Ils jouent aux billes, à la savate, à papa vinga, à la délivrance, à la boléra, aux bouchons lestés de bougie fondue, aux osselets, à la toupie, et aux tchapp’s avec des faces imagées de boites d’allumettes. Aux noyaux d'abricot pour " jouer au tas " (il s'agit de démolir d'une certaine distance, avec un noyau projectile, de petits tas de quatre noyaux. Celui qui casse le dernier y ramasse tout) ou " jouer à la boutique " (le lanceur qui réussit à faire passer son noyau dans des trous d'inégale grosseur découpés dans un carton gagne 20, 50 ou 100 noyaux). Seven est le casino du pauvre où le joueur lance un tchic-tchic en essayant de tomber sur le « sept » pour ramasser la mise (en noyaux)
Pour tous ces jeux, l'économie des moyens est remarquable. Pour la morra, les deux mains suffisent. Deux gosses face à face ouvrent en même temps leurs poings avec un, deux, trois, quatre ou cinq doigts tendus et annoncent très fort leur chiffre : pigeon (deux),trikétramblo (trois), quatro (quatre), tchiquenta (cinq), six-six (six), setti (sept), iotto (huit), novi (neuf), ou totalarga (dix), . Celui qui a prononcé le chiffre correspondant au total additionné des doigts levés crie Marqua! Il a gagné.
Vous donnez à deux gamins de Bab-el-Oued une boîte d'allumettes? Ils jouent aux tchapes (on gagne si la tchappe lancée en l'air tombe pile du côté de la figurine, on perd si elle tombe de l'autre côté). Une pièce de monnaie trouée dans laquelle on introduit une papillote de papier devient l'équivalent d'une petite balle qu'un avant et deux ailiers se passent au pied en cherchant à franchir le but gardé par un goal et un arrière. Cela s'appelle jouer au sou, ou au demi-jeu, le demi-jeu n'étant que le parent pauvre du grand jeu, le football.
Le foot est, à Bab-el-Oued, omniprésent, triomphant. Il obsède et possède petits et grands. Il ne règne pas seulement sur les stades, mais dans la rue. La rue Mizon, la rue Franklin, la rue Léon-Roches, la rue Christophe-Colomb, la rue Fourchault, le jardin GUILLEMIN, toutes les rues sont transformées en mini-terrains de jeux par des galopins qui tapent la balle, avant l'école, après l'école, jusqu'à la tombée de la nuit, et que rien n'arrête, pas même le passage des voitures, Seul peut interrompre la partie un coup de pied malencontreux qui projette la sphère de cuir ou de caoutchouc dans la boutique d'un commerçant excédé, ce qui oblige à des négociations délicates : Msieur, tu me le rends, mon ballon?

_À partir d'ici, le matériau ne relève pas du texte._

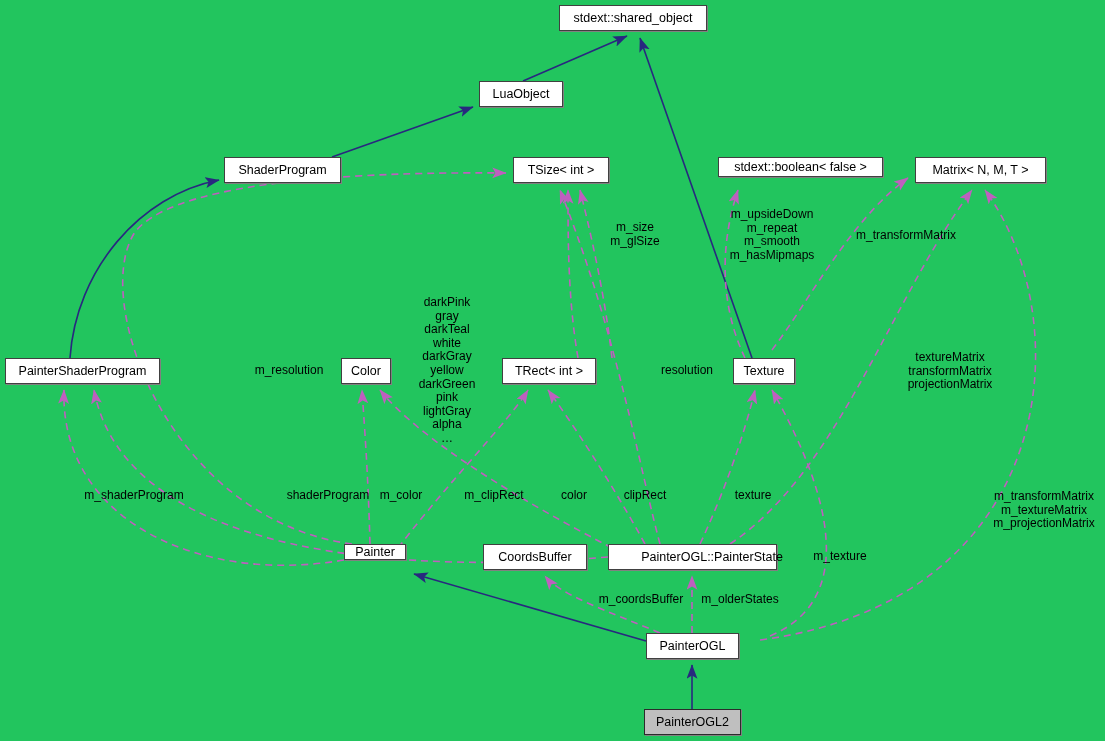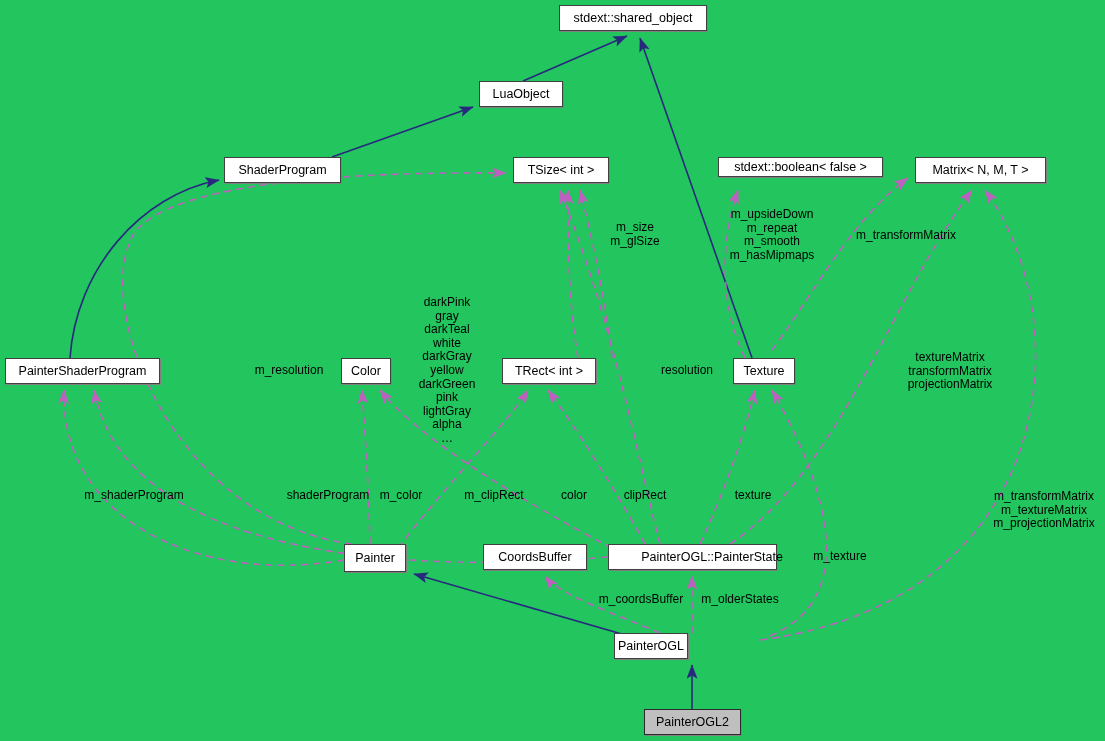"Painter" div.node { height: 28px -> 16px }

A karbi, ma parole, je te jure, on recommence plus, on s'en va à côté.
A six ans, on apprend à jouer au foot en force (Antoine, quel shoot terrible il a !) ou en finesse (Tu feintes, tu dribles, tu tchique-tchiques, tu démarques et tu fais la passe, parce que, si tu joues personnel, elle perd ton équipe).
STADE LECLERC |
LE SPARDEGNA |
A quatorze ans, on cherche, à "jouer cadet" à l'un des trois clubs locaux, le Sporting (Les bleu et blanc c'est des lions!), l'Élan ou le S.A.B.O., dont le sigle rustique désigne - finalement -les Sports athlétiques de Bab-el-Oued. A trente-cinq ans, on pratique encore un peu, mais on passe sa vie comme spectateur sur les stades.
A Bab-el-Oued, le lundi de Pâques, il ne reste plus que les chats, d'ailleurs innombrables. La veille, les quatre-vingts boulangeries du quartier ont vendu, milliers, des mounas, ces gâteaux un peu bourratifs, au goût de pain brioché, couronnés d'une légère pincée de sucre .Le matin, tout le monde est parti " casser la mouna" .On a mis dans les voitures les miches de pain, les sandwiches jambon, les oeufs durs, les omelettes froides, les tomates juteuses, les cochonnailles, les fruit de saison, les bouteilles de rosé et les gazouzes, le Selecto, (boissons gazeuses). On va pique-niquer sur l'herbe, à Baïnem, dans les senteurs toniques de la pinède qui se mêlent à l'odeur de la mer, et on fait la fiesta (fête).